Antrian di depan loket sudah sangat panjang, meliuk-liuk sampai hampir mendekati pintu keluar. Pfuh, Aku kesiangan! Kalau ini bukan hari terakhir, aku memilih untuk pulang saja, dan kembali keesokan harinya.
Dengan malas aku bergabung dalam antrian. Kuperiksa mapku. Kartu Tanda mahasiswa? Ada. Kuitansi pembayaran semester lalu? Ada. Kartu Studi Mahasiswa? Ada. Pas foto dua kali tiga dua lembar? Ada. Formulir Pendaftaran Ulang? Ada dan sudah terisi. Lengkap.
Antrian maju secara perlahan. Tidak ada yang aku kenal, mungkin teman-temanku sudah mendaftar ulang sejak beberapa hari yang lalu. Aduh, aku paling tidak suka saat-saat seperti ini, mudah-mudahan saat ini yang terakhir. Kalaupun enam bulan lagi aku harus menjalani ini, bukan untuk mendaftar ulang, tapi untuk membayar pendaftaran wisuda dan mengambil toga berlengan sesiku, bukan toga tanpa lengan seperti yang pernah kupakai tiga tahun yang lalu.
"Mbak dari seni rupa ya?" tiba-tiba terdengar sebuah suara, laki-laki dari belakangku.
"kok tau?"Aku menoleh.
"Anak seni rupa memang beda gayanya..."ia tersenyum. Aku bingung. Beda? Tiba-tiba aku teringat pada deretan angka yang tertulis besar-besar di mapku. Berawalan 271...., awalan Nomor Induk Mahasiswa jurusan Seni Rupa. Pantas!
"Jago melukis dong,Mbak!" katanya lagi. Heran! Mengapa Seni Rupa selalu dihubungkan dengan jago melukis atau jago menggambar?
"Enggak..." jawabku.
"Wah, kalau saya, walaupun bukan jurusan seni rupa tapi suka seni..." tanpa kuminta dia menjelaskan.
"Oh..." aku tidak berminat untuk melanjutkan pembicaraan.
"Saya suka karya lukis Picasso. Mbak suka siapa?" tanyanya, mencoba membuka pembicaraan lain.
"Roy Lichenstein "tiba-tiba terlintas satu nama, yang dulu pernah aku bahas dalam salah satu mata kuliahku.
"Wah ..." Dia terdiam. Aku mencoba memanjangkan leherku melihat depan. Antrian masih panjang.

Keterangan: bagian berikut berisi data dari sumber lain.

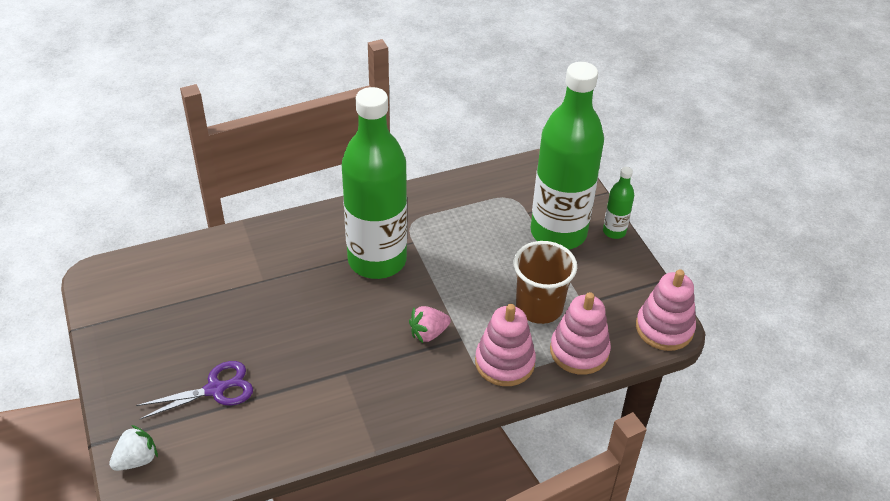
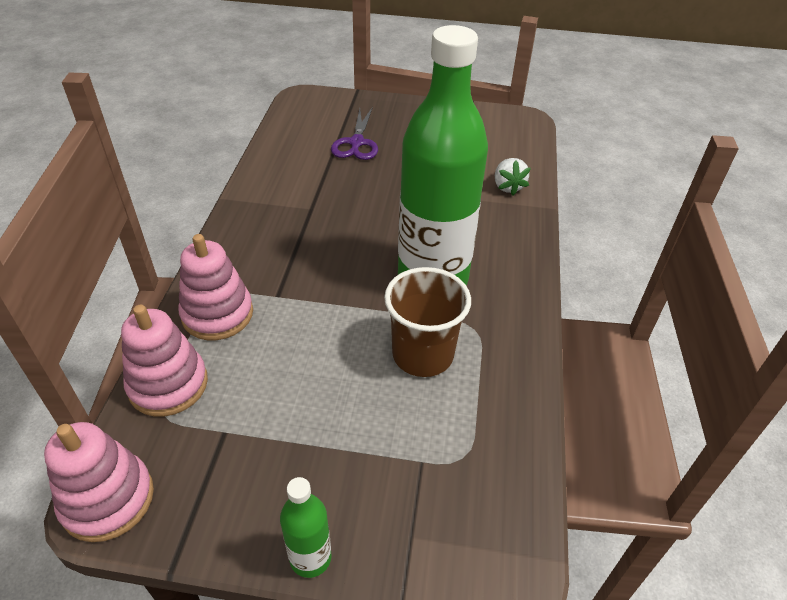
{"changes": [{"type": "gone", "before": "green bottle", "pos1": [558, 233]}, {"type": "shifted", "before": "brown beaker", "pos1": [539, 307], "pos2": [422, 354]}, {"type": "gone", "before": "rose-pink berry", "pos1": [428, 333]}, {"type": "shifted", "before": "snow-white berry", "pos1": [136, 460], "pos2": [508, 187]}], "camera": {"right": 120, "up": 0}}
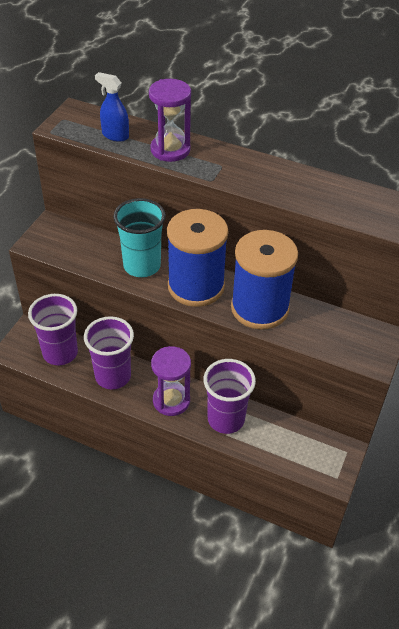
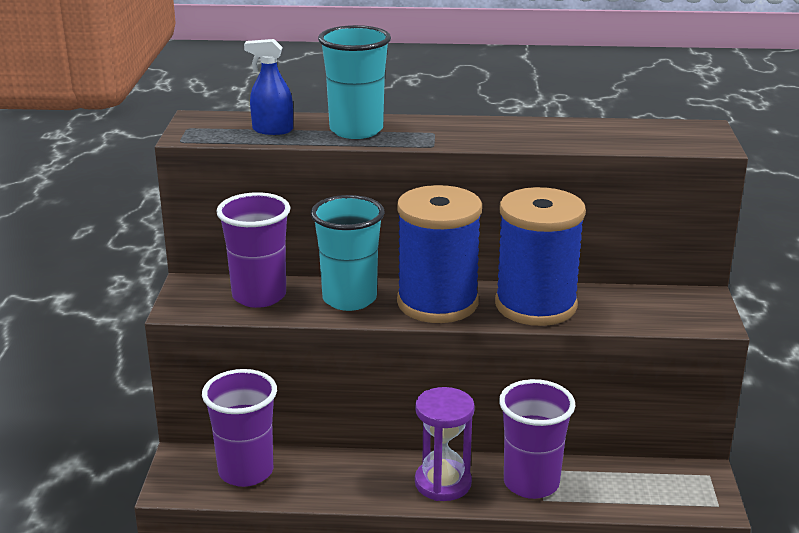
{"changes": [{"type": "swapped", "before": "purple sandglass", "after": "turquoise beaker", "pos1": [170, 150], "pos2": [356, 130]}, {"type": "shifted", "before": "purple beaker", "pos1": [113, 376], "pos2": [259, 296]}], "camera": {"right": -20, "up": -20}}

"Kalau saya suka Picasso, karena lukisannya ekspresif..." ia belum selesai juga.
"Oh..." kuharap 'oh'ku kali ini mampu menghentikan cerocosnya. Dia terdiam.
"Kalau baca, suka nggak mbak?" aduh! Ternyata dia masih ingin meneruskan.
"Biasa aja..." jawabku singkat.
"Kalau saya suka banget. Saya suka Kahlil Gibran, Mbak suka nggak?"
"Nggak! Ribet..."
"Wah padahal,kan puitis banget, jadi mbak sukanya siapa?"tanyanya.
"Grimms." sebenarnya aku malas mengobrol, tapi aku bingung bagaimana cara menghindarinya.
"Oh ya?Wah. saya baru denger mbak! Pengarang baru ya? ceritanya apa mbak? Romance? Science fiction?" alamak! Dia terus mengoceh.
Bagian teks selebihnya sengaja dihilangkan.